──────── Extract provided

Unified Theory of MMORPG's

I have been thinking a lot lately about MMORPGs, and have personally played some of the stranger ones. Wurm Online, for instance, has your avatar do virtually everything in a semi-real environment where things take semi-real amounts of time. For example, you must dig down to rocks, prospect for ore, mine the ore, start a fire, melt the ore down, attempt to forge an item, fail or succeed, then do it all over again. To build a simple house you have to fell countless logs, make nails, etc etc etc all while keeping your person fed, watered, and healthy. Seems a bit excessive, but wouldn't be bad if the servers weren't so horribly laggy and it wasn't a java-based client.

Additionally, there are games like Entropia Universe, which convert cash into game money and vice-versa; EVE Online, which facilitates the buying of in-game time and characters with in-game money; World of Warcraft, which continues to provide new and interesting forms of gameplay, such as aerial bombardments and vehicle combat, and then drives it into the ground with repetition; Star Wars Galaxies and it's complex crafting systems, SWTOR with it's proposed companion system, WAR with it's guild-capturable keep and RVR innovations...the list is nearly endless.

────────────────

| Task requirements |
1. In the MMORPG text, which game converts cash into game money and back again?
2. Please extend the MMORPG text, picking up right after its last sentence.

──────── Given data

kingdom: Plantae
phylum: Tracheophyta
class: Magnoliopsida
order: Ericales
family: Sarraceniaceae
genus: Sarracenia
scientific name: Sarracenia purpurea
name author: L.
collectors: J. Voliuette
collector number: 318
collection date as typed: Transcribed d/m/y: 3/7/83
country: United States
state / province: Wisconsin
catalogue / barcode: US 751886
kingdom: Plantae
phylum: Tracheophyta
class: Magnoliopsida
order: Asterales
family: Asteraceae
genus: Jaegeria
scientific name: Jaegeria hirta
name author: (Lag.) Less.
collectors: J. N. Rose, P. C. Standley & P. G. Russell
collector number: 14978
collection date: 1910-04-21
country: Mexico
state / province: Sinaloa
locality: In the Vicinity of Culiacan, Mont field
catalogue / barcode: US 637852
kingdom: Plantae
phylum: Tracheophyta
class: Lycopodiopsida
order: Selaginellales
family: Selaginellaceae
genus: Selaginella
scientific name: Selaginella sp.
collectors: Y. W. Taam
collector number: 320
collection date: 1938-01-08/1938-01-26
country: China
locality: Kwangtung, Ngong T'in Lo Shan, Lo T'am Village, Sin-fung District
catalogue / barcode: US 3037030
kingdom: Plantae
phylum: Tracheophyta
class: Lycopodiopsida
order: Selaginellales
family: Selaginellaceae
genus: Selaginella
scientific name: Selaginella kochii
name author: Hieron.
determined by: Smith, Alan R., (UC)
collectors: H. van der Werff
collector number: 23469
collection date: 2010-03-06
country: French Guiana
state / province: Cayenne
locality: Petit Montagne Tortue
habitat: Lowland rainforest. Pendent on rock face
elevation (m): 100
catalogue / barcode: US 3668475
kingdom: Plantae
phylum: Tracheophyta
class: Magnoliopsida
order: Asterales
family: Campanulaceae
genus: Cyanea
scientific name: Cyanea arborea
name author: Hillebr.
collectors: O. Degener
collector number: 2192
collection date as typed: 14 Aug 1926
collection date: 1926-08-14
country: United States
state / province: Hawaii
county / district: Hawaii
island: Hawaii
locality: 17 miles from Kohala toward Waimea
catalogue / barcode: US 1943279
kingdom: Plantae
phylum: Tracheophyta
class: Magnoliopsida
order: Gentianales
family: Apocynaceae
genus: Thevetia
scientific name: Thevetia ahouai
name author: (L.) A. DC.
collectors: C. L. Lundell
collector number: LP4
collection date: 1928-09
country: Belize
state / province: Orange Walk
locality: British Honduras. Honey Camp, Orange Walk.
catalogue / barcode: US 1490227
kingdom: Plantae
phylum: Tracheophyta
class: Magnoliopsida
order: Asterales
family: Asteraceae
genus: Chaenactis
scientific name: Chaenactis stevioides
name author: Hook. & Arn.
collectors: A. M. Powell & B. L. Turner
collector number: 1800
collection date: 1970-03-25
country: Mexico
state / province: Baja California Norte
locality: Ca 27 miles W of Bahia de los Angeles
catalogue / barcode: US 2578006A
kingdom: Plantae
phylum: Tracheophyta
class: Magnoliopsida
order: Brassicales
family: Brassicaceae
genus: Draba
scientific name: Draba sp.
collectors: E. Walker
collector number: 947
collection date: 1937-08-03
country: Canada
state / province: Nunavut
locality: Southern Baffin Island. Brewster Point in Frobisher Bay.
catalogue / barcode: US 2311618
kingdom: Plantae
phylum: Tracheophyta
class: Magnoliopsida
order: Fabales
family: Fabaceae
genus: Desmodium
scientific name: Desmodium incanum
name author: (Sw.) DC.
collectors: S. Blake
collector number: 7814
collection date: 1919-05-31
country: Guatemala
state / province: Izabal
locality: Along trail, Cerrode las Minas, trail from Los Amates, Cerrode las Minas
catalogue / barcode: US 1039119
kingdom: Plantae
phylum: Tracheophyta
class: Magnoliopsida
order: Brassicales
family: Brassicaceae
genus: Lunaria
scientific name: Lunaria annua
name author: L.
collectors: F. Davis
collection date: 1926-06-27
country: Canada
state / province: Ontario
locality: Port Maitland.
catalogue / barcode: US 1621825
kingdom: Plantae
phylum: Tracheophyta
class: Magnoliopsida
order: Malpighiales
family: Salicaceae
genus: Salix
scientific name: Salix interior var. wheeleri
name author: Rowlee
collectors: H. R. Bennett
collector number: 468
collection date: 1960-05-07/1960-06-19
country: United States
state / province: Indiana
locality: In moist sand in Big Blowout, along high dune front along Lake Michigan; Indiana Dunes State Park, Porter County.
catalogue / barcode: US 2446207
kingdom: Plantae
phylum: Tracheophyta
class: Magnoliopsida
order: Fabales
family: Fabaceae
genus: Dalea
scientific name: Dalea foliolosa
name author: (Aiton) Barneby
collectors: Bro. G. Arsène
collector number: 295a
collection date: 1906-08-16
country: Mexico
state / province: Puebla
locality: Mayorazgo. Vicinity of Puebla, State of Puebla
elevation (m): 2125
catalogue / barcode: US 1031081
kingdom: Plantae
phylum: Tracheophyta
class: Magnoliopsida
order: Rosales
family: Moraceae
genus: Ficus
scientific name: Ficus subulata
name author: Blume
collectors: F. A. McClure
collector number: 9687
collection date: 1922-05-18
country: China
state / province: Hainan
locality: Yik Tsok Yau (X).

────────────────

| Task answers |
1. Entropia Universe.

2.
As I said last time, games are becoming more and more specialized, and I'm not sure if I necessarily like it, however, I am wondering how far the trend will continue in terms of MMORPGs. These games, by definition, should appeal to a large audience, and their success usually depends on that very fact. Wurm online, for example, has a very small player base because at best it's tedious, and at worst, it's very tedious. WoW, on the other hand, has broken subscription records and danced on their mangled corpses because it's core game still appeals to a variety of players. It has diverse gameplay with no required path, a player is only rarely forced to experience certain content (the Death Knight intro sequence comes to mind, but that was very fun to play).

The rule of a successful MMORPG seems to be diversity to a point. Too much diversity and you have a broken system that is impossible to balance without ripping apart portions of the game(See Star Wars Galaxies Pre-CU and CU for more information), too little content and you are a specialized game that has a small audience and little ability to proceed (like Wurm online, and several other niche games). The appropriate balance must be met between certain aspects that appeal to the community, and ultimately one must take precedent over the others, even if they are semi-integrated.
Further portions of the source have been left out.